Actual CPI = 2 + 2 + 1.44 = 5.44

Ideal CPU is 5.44 / 2 = 2.72 x faster

Hit time is also important for performance

Average memory access time (AMAT)

considering the performance of accessing the cache memory only

AMAT = Hit time + Miss rate x Miss penalty

Example:

CPU with 2ns clock, hit time = 1 cycle, miss penalty = 20 cycles, I-cache miss rate = 6%

AMAT = 2ns x 100% + 20 x 2ns x 0.06 = 2ns + 2.4ns = 4.4ns

- Associativity

Drawback of a direct-mapped cache:

If frequently used addresses are mapped to the same cache index, many cache misses will happen

-> solution: multiple slots per index

multiple locations more than just one so that we can place that two cache lines together in the cache line

- Multi-level Cache

small cache has high miss rate

large cache has slow hit time

-> solution: use multiple levels of caches

- Software Optimization

solution: strategically design data access pattern

<더 유연한 블록 배치를 통한 캐시 실패 줄이기!>

1. Direct mapped

메모리 블록 주소를 상위 계층의 한 주소에 사상

one option to place our given cache memory

2. Set associative (n-way)

한 블록이 들어갈 수 있는 자리의 개수가 고정되어 있음.

provide multiple locations within a set of cache blocks / lines

a given memory address can be placed in one of multiple locations in a set.
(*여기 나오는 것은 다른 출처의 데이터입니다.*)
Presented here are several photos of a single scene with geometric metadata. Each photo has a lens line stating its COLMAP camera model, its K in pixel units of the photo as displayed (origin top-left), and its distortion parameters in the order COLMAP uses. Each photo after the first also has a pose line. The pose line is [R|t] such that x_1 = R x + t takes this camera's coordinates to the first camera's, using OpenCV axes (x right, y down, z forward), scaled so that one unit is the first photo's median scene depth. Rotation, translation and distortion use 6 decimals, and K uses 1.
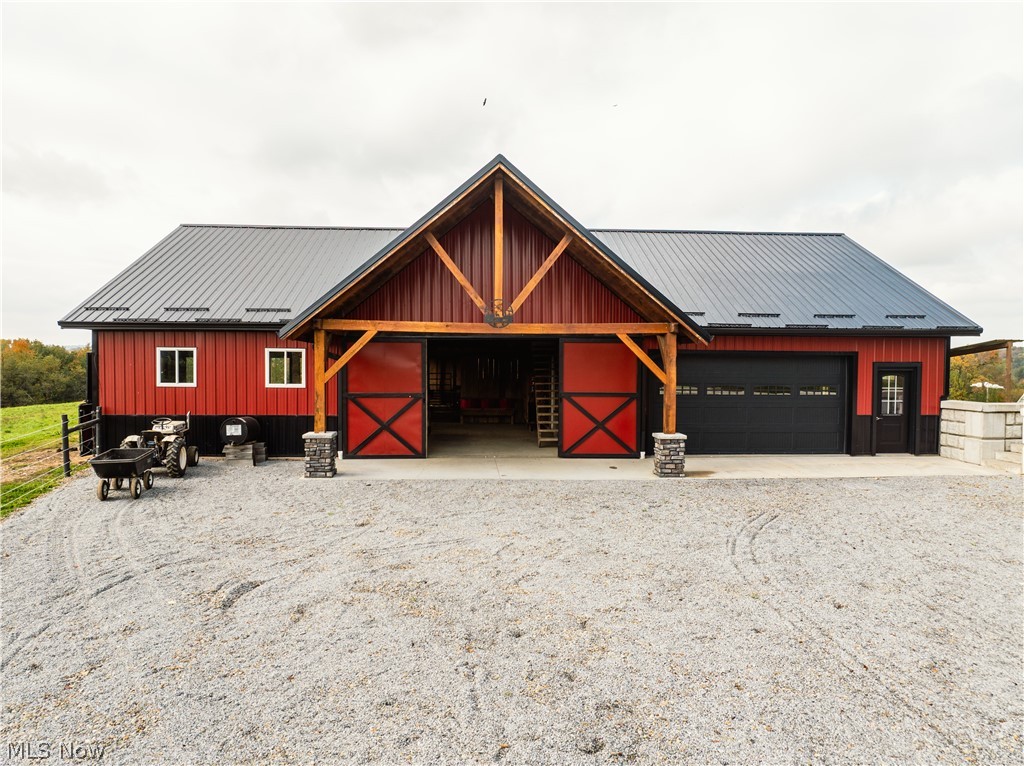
lens RADIAL K [[718.9, 0, 516.6], [0, 718.9, 381.7], [0, 0, 1]] dist [-0.042017, 0.004149]
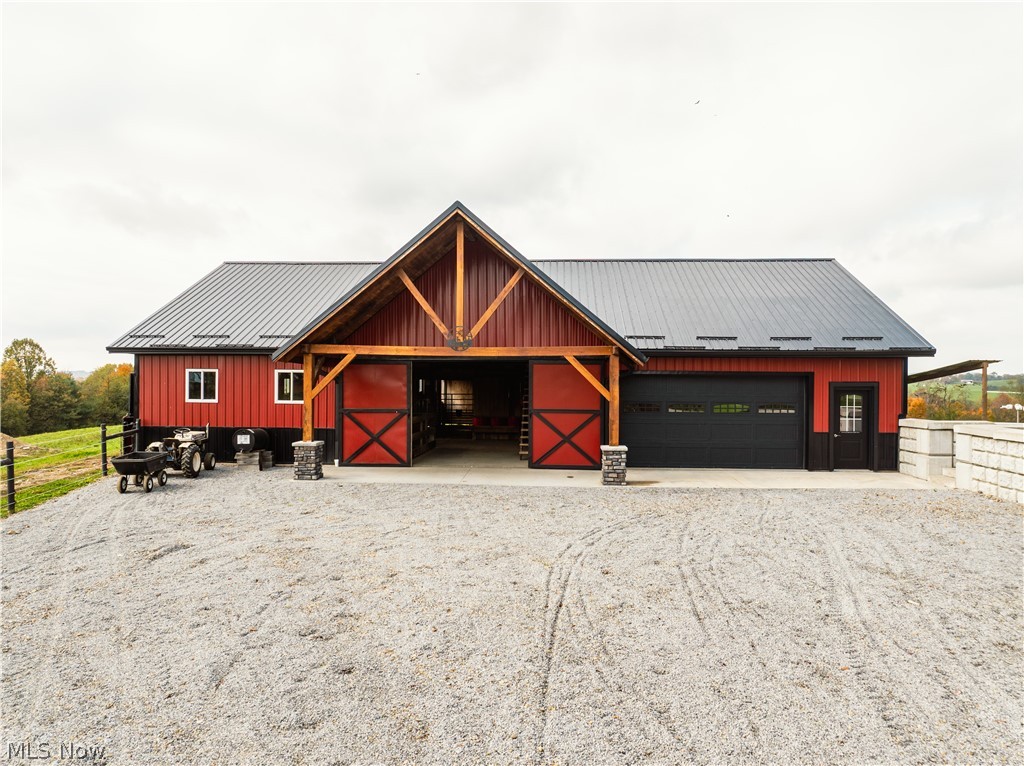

It cannot be placed in other set.

Block number determines the set index

(Block number) modulo (#Sets in cache)

3. Fully associative

opposite of direct mapped

블록이 어느 곳에나 있을 수 있기 때문에 주어진 블록을 찾으려면 캐시 내의 모든 엔트리를 검색해야 함.

given cache line can be placed in anywhere in the cache memory.

large flexibility with higher overload

Direct mapped / 2-way set associative / fully associative

Block address access sequence: 0, 8, 0, 6, 8

1. Direct mapped

0 % 4 = 0

8 % 4 = 0

6 % 4 = 2

Block address	Cache index	Hit/miss	Cache content after access
Block address	Cache index	Hit/miss	0	1	2	3
0	0	miss	Mem[0]
8		miss	Mem[8]
0		miss	Mem[0]
6		miss	Mem[0]		Mem[6]
8		miss	Mem[8]		Mem[6]

실패 시 집합 내에서 교체할 엔트리의 선정을 위해서는 교체 방식을 정해야 함.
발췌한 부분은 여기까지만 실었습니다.